[Task]: Set down every record once more, exactly as given.

[Data for processing]:
########

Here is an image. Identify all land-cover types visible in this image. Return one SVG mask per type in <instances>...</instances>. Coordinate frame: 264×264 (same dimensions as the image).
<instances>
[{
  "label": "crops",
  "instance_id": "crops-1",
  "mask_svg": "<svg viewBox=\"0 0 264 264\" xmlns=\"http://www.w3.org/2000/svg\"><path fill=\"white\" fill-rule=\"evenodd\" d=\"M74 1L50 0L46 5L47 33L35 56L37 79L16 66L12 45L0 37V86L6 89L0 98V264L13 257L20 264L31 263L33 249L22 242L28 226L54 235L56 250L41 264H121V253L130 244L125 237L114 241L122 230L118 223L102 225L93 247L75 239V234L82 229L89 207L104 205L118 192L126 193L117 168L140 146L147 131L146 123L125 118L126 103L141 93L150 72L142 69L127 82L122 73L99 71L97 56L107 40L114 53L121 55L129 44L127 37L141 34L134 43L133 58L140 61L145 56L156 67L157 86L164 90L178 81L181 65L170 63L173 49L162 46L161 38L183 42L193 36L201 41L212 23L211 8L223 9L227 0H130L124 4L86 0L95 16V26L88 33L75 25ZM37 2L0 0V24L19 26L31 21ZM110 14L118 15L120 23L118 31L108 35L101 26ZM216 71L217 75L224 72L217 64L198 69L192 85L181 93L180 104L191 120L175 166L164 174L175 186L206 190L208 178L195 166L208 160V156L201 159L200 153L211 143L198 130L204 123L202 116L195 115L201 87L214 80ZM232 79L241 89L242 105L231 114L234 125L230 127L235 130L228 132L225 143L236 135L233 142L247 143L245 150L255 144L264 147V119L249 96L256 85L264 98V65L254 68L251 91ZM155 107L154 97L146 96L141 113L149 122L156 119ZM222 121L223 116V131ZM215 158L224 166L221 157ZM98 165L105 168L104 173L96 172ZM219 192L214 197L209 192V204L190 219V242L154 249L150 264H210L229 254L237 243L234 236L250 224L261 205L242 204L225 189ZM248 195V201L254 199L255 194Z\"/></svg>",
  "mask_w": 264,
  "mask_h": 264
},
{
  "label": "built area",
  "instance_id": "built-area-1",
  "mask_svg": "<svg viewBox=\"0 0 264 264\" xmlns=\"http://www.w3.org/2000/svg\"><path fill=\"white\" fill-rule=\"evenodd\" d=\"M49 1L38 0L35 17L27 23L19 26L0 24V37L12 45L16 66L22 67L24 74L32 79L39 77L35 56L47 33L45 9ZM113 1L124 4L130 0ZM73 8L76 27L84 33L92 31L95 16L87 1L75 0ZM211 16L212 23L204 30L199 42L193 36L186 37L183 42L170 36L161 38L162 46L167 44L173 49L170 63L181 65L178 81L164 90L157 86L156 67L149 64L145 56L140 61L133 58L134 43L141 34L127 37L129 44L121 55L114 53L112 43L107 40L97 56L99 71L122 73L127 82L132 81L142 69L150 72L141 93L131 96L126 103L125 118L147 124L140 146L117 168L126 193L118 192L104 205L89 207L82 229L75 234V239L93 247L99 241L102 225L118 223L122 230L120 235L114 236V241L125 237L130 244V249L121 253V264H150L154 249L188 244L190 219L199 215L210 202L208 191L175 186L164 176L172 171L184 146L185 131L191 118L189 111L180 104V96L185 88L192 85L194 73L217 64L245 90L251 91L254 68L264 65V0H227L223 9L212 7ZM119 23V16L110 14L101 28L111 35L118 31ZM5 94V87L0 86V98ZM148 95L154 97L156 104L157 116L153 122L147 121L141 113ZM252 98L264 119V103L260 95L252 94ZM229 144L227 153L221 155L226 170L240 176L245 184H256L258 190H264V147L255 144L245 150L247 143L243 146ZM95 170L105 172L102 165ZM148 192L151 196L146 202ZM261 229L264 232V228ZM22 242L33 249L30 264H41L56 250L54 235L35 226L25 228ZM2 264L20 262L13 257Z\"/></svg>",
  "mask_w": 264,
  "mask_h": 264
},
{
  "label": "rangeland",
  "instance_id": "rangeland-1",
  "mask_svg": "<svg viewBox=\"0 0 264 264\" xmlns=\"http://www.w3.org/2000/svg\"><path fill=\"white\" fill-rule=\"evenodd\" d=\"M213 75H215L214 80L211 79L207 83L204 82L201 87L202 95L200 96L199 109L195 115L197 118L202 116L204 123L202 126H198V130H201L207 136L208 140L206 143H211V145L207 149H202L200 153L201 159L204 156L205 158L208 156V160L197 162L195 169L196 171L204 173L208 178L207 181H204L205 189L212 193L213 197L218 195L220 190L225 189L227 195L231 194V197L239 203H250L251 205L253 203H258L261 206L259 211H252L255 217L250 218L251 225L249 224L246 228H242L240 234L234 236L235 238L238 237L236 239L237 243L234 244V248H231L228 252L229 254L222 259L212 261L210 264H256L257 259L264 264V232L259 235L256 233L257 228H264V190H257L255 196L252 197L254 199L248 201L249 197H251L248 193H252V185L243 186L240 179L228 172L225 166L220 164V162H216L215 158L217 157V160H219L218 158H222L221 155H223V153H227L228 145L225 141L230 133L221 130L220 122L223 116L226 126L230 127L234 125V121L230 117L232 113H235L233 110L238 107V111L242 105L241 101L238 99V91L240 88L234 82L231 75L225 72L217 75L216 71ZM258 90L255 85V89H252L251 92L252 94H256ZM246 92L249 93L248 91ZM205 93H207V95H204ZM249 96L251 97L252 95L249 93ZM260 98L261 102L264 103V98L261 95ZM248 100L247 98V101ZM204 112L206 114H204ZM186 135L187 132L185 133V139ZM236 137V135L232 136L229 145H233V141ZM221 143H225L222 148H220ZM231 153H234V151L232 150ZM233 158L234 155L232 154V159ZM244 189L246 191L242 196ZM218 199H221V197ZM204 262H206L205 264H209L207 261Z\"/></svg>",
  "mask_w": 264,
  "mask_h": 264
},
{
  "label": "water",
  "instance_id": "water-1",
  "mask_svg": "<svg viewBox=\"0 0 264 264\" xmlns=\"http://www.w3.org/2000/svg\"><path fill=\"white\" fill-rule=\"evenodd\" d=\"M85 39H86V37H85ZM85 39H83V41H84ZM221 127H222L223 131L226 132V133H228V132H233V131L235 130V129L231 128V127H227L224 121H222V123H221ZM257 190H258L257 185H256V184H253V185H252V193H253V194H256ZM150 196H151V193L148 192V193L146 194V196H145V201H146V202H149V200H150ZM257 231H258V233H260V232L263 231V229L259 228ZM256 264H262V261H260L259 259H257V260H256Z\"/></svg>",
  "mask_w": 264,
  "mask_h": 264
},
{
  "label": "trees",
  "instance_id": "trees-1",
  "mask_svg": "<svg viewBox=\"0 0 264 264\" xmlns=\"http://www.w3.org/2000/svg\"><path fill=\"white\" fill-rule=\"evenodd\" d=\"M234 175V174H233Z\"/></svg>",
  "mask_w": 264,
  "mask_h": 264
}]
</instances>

########

[Full output]:
Here is an image. Identify all land-cover types visible in this image. Return one SVG mask per type in <instances>...</instances>. Coordinate frame: 264×264 (same dimensions as the image).
<instances>
[{
  "label": "crops",
  "instance_id": "crops-1",
  "mask_svg": "<svg viewBox=\"0 0 264 264\" xmlns=\"http://www.w3.org/2000/svg\"><path fill=\"white\" fill-rule=\"evenodd\" d=\"M74 1L50 0L46 5L47 33L35 56L37 79L16 66L12 45L0 37V86L6 89L0 98V264L13 257L20 264L31 263L33 249L22 242L28 226L54 235L56 250L41 264H121V253L130 244L125 237L114 241L122 230L118 223L102 225L93 247L75 239V234L82 229L89 207L104 205L118 192L126 193L117 168L140 146L147 131L146 123L125 118L126 103L141 93L150 72L142 69L127 82L122 73L99 71L97 56L107 40L114 53L121 55L129 44L127 37L141 34L134 43L133 58L140 61L145 56L156 67L157 86L164 90L178 81L181 65L170 63L173 49L162 46L161 38L183 42L193 36L201 41L212 23L211 8L223 9L227 0H130L124 4L86 0L95 16V26L88 33L75 25ZM37 2L0 0V24L19 26L31 21ZM110 14L118 15L120 23L118 31L108 35L101 26ZM216 71L217 75L224 72L217 64L198 69L192 85L181 93L180 104L191 120L175 166L164 174L175 186L206 190L208 178L195 166L208 160V156L201 159L200 153L211 143L198 130L204 123L202 116L195 115L201 87L214 80ZM232 79L241 89L242 105L231 114L234 125L230 127L235 130L228 132L225 143L236 135L233 142L247 143L245 150L255 144L264 147V119L249 96L256 85L264 98V65L254 68L251 91ZM155 107L154 97L146 96L141 113L149 122L156 119ZM222 121L223 116V131ZM215 158L224 166L221 157ZM98 165L105 168L104 173L96 172ZM219 192L214 197L209 192V204L190 219V242L154 249L150 264H210L229 254L237 243L234 236L250 224L261 205L242 204L225 189ZM248 195V201L254 199L255 194Z\"/></svg>",
  "mask_w": 264,
  "mask_h": 264
},
{
  "label": "built area",
  "instance_id": "built-area-1",
  "mask_svg": "<svg viewBox=\"0 0 264 264\" xmlns=\"http://www.w3.org/2000/svg\"><path fill=\"white\" fill-rule=\"evenodd\" d=\"M49 1L38 0L35 17L27 23L19 26L0 24V37L12 45L16 66L22 67L24 74L32 79L39 77L35 56L47 33L45 9ZM113 1L124 4L130 0ZM73 8L76 27L84 33L92 31L95 16L87 1L75 0ZM211 16L212 23L204 30L199 42L193 36L186 37L183 42L170 36L161 38L162 46L167 44L173 49L170 63L181 65L178 81L164 90L157 86L156 67L149 64L145 56L140 61L133 58L134 43L141 34L127 37L129 44L121 55L114 53L112 43L107 40L97 56L99 71L122 73L127 82L132 81L142 69L150 72L141 93L131 96L126 103L125 118L147 124L140 146L117 168L126 193L118 192L104 205L89 207L82 229L75 234V239L93 247L99 241L102 225L118 223L122 230L120 235L114 236V241L125 237L130 244V249L121 253V264H150L154 249L188 244L190 219L199 215L210 202L208 191L175 186L164 176L172 171L184 146L185 131L191 118L189 111L180 104V96L185 88L192 85L194 73L217 64L245 90L251 91L254 68L264 65V0H227L223 9L212 7ZM119 23V16L110 14L101 28L111 35L118 31ZM5 94V87L0 86V98ZM148 95L154 97L156 104L157 116L153 122L147 121L141 113ZM252 98L264 119V103L260 95L252 94ZM229 144L227 153L221 155L226 170L240 176L245 184H256L258 190H264V147L255 144L245 150L247 143L243 146ZM95 170L105 172L102 165ZM148 192L151 196L146 202ZM261 229L264 232V228ZM22 242L33 249L30 264H41L56 250L54 235L35 226L25 228ZM2 264L20 262L13 257Z\"/></svg>",
  "mask_w": 264,
  "mask_h": 264
},
{
  "label": "rangeland",
  "instance_id": "rangeland-1",
  "mask_svg": "<svg viewBox=\"0 0 264 264\" xmlns=\"http://www.w3.org/2000/svg\"><path fill=\"white\" fill-rule=\"evenodd\" d=\"M213 75H215L214 80L211 79L207 83L204 82L201 87L202 95L200 96L199 109L195 115L197 118L202 116L204 123L202 126H198V130H201L207 136L208 140L206 143H211V145L207 149H202L200 153L201 159L204 156L205 158L208 156V160L197 162L195 169L196 171L204 173L208 178L207 181H204L205 189L212 193L213 197L218 195L220 190L225 189L227 195L231 194V197L239 203H250L251 205L253 203H258L261 206L259 211H252L255 217L250 218L251 225L249 224L246 228H242L240 234L234 236L235 238L238 237L236 239L237 243L234 244V248H231L228 252L229 254L222 259L212 261L210 264H256L257 259L264 264V232L259 235L256 233L257 228H264V190H257L255 196L252 197L254 199L248 201L249 197H251L248 193H252V185L243 186L240 179L228 172L225 166L220 164V162H216L215 158L217 157V160H219L218 158H222L221 155H223V153H227L228 145L225 141L230 133L221 130L220 122L223 116L226 126L230 127L234 125V121L230 117L232 113H235L233 110L238 107V111L242 105L241 101L238 99V91L240 88L234 82L231 75L225 72L217 75L216 71ZM258 90L255 85V89H252L251 92L252 94H256ZM246 92L249 93L248 91ZM205 93H207V95H204ZM249 96L251 97L252 95L249 93ZM260 98L261 102L264 103V98L261 95ZM248 100L247 98V101ZM204 112L206 114H204ZM186 135L187 132L185 133V139ZM236 137V135L232 136L229 145H233V141ZM221 143H225L222 148H220ZM231 153H234V151L232 150ZM233 158L234 155L232 154V159ZM244 189L246 191L242 196ZM218 199H221V197ZM204 262H206L205 264H209L207 261Z\"/></svg>",
  "mask_w": 264,
  "mask_h": 264
},
{
  "label": "water",
  "instance_id": "water-1",
  "mask_svg": "<svg viewBox=\"0 0 264 264\" xmlns=\"http://www.w3.org/2000/svg\"><path fill=\"white\" fill-rule=\"evenodd\" d=\"M85 39H86V37H85ZM85 39H83V41H84ZM221 127H222L223 131L226 132V133H228V132H233V131L235 130V129L231 128V127H227L224 121H222V123H221ZM257 190H258L257 185H256V184H253V185H252V193H253V194H256ZM150 196H151V193L148 192V193L146 194V196H145V201H146V202H149V200H150ZM257 231H258V233H260V232L263 231V229L259 228ZM256 264H262V261H260L259 259H257V260H256Z\"/></svg>",
  "mask_w": 264,
  "mask_h": 264
},
{
  "label": "trees",
  "instance_id": "trees-1",
  "mask_svg": "<svg viewBox=\"0 0 264 264\" xmlns=\"http://www.w3.org/2000/svg\"><path fill=\"white\" fill-rule=\"evenodd\" d=\"M234 175V174H233Z\"/></svg>",
  "mask_w": 264,
  "mask_h": 264
}]
</instances>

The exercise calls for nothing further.